§ **Compito da svolgere**
Riproduci per intero il brano sulla famiglia Yasuda, parola per parola e senza alcuna modifica.

§ **Brano selezionato**
• • • •

I Signori Yasuda portarono il problema all’attenzione della matriarca della famiglia, la nonna materna di Yoko, la cui salute andava peggiorando da quando il marito Zenjiro era stato lasciato ad esalare il suo ultimo respiro con la faccia a terra e la bocca aperta in una strada di Tokyo. Etichettato come conservatore sin da giovanissimo, era stato aggredito da un gruppo omicida di estrema sinistra (forse semplici agenti provocatori) apparentemente infuriatisi per il suo rifiuto silenzioso di dare anche solo una monetina per la loro causa.
Il suo funerale fu organizzato in pompa magna, poiché Zenjiro Yasuda era stato al timone di una barca solida ed antica, in quanto fondatore della Yasuda Bank, specializzata in investimenti ed assicurazione di immobili, che aveva allungato i suoi tentacoli in Europa e nel Nord America. Era quindi una figura di spicco in uno dei consorzi di imprese più fiorenti e rispettati del Giappone. In un ambiente del genere il nepotismo era scontato. Yasuda aveva istruito come suo successore il genero Iomi Teitaro, padre di Isoko, e potrebbe aver mosso i fili per  metterlo a capo, nel 1915, dell’equivalente giapponese di una contea, a patto che Iomi cambiasse il suo nome all’anagrafe in Zebsaburo Yasuda.

• • • •

§ **Estratti dei dati**
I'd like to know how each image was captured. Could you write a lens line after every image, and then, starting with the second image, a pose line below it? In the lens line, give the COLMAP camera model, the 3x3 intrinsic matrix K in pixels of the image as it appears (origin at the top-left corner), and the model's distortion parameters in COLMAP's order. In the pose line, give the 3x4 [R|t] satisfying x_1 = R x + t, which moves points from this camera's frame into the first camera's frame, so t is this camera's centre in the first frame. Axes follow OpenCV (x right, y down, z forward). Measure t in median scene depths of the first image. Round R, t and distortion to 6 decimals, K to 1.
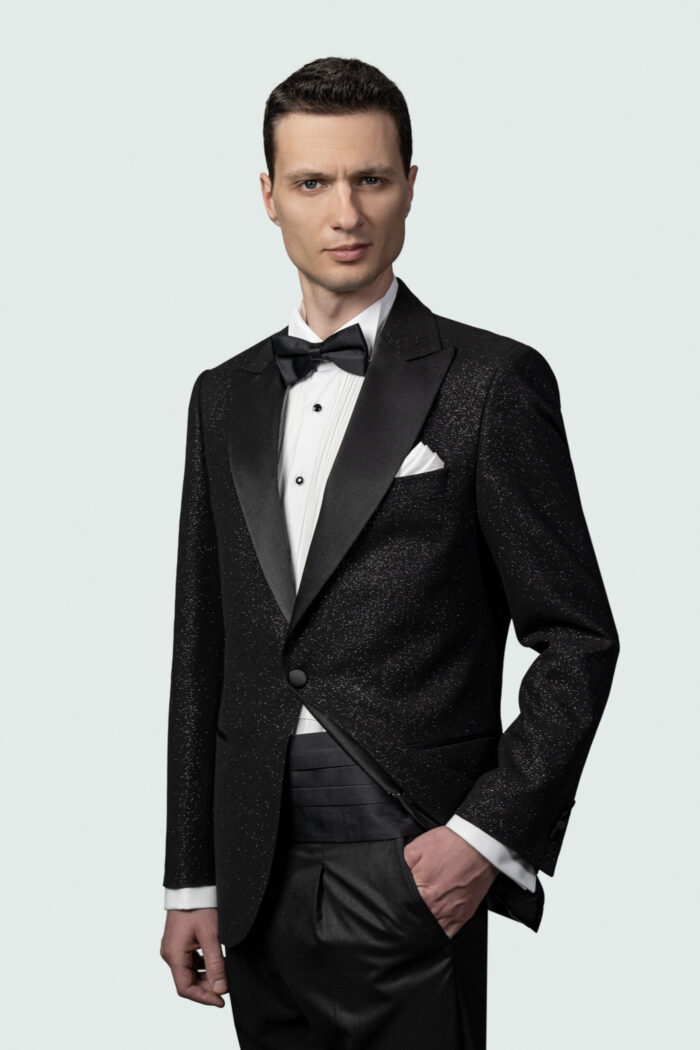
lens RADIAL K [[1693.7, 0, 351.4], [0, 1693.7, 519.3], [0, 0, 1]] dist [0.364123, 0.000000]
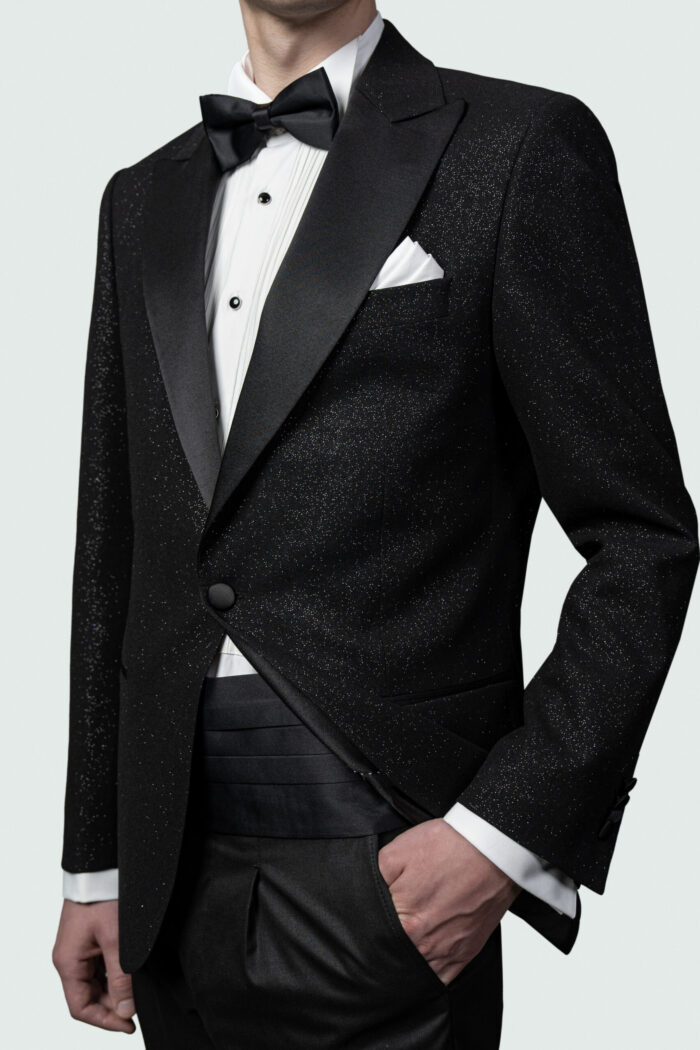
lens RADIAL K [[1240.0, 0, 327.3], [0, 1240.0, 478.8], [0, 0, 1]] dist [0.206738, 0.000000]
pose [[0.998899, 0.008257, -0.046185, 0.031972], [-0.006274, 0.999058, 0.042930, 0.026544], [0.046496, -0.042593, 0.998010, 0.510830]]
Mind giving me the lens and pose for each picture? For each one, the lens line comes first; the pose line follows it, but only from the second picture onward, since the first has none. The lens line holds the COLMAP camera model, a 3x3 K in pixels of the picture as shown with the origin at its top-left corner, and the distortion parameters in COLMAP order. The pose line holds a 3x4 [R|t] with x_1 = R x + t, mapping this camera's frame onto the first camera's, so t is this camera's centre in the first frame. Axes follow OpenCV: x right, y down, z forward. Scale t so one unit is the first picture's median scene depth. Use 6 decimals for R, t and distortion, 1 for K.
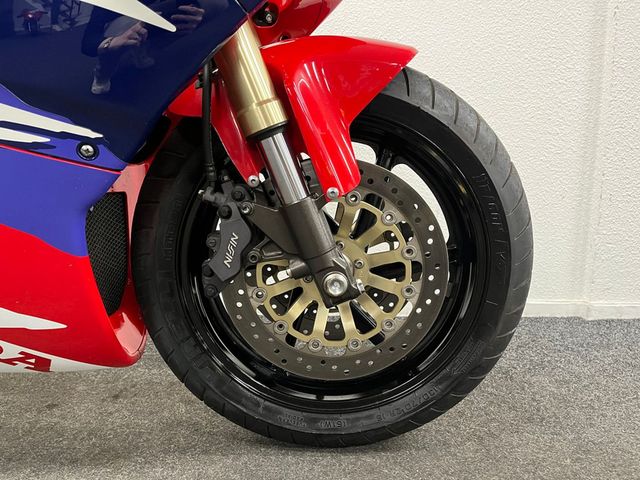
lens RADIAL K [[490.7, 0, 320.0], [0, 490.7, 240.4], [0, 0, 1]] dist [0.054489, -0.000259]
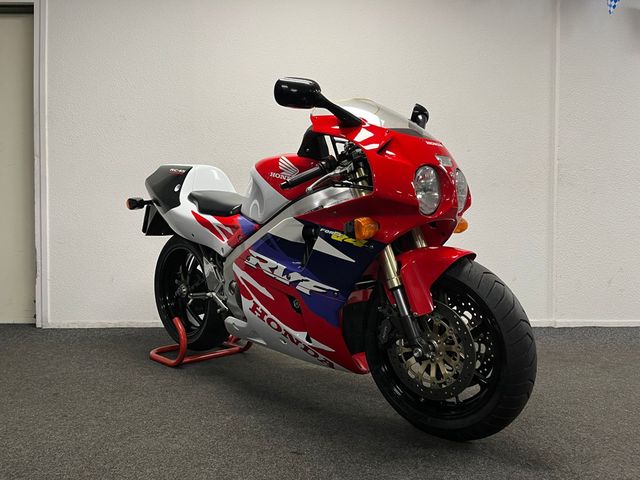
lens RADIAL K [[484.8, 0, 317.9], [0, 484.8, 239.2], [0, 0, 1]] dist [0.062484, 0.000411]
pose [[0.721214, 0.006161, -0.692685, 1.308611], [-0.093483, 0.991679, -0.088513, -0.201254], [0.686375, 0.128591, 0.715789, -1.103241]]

• • • •

§ **Risultato**
I Signori Yasuda portarono il problema all’attenzione della matriarca della famiglia, la nonna materna di Yoko, la cui salute andava peggiorando da quando il marito Zenjiro era stato lasciato ad esalare il suo ultimo respiro con la faccia a terra e la bocca aperta in una strada di Tokyo. Etichettato come conservatore sin da giovanissimo, era stato aggredito da un gruppo omicida di estrema sinistra (forse semplici agenti provocatori) apparentemente infuriatisi per il suo rifiuto silenzioso di dare anche solo una monetina per la loro causa.
Il suo funerale fu organizzato in pompa magna, poiché Zenjiro Yasuda era stato al timone di una barca solida ed antica, in quanto fondatore della Yasuda Bank, specializzata in investimenti ed assicurazione di immobili, che aveva allungato i suoi tentacoli in Europa e nel Nord America. Era quindi una figura di spicco in uno dei consorzi di imprese più fiorenti e rispettati del Giappone. In un ambiente del genere il nepotismo era scontato. Yasuda aveva istruito come suo successore il genero Iomi Teitaro, padre di Isoko, e potrebbe aver mosso i fili per  metterlo a capo, nel 1915, dell’equivalente giapponese di una contea, a patto che Iomi cambiasse il suo nome all’anagrafe in Zebsaburo Yasuda.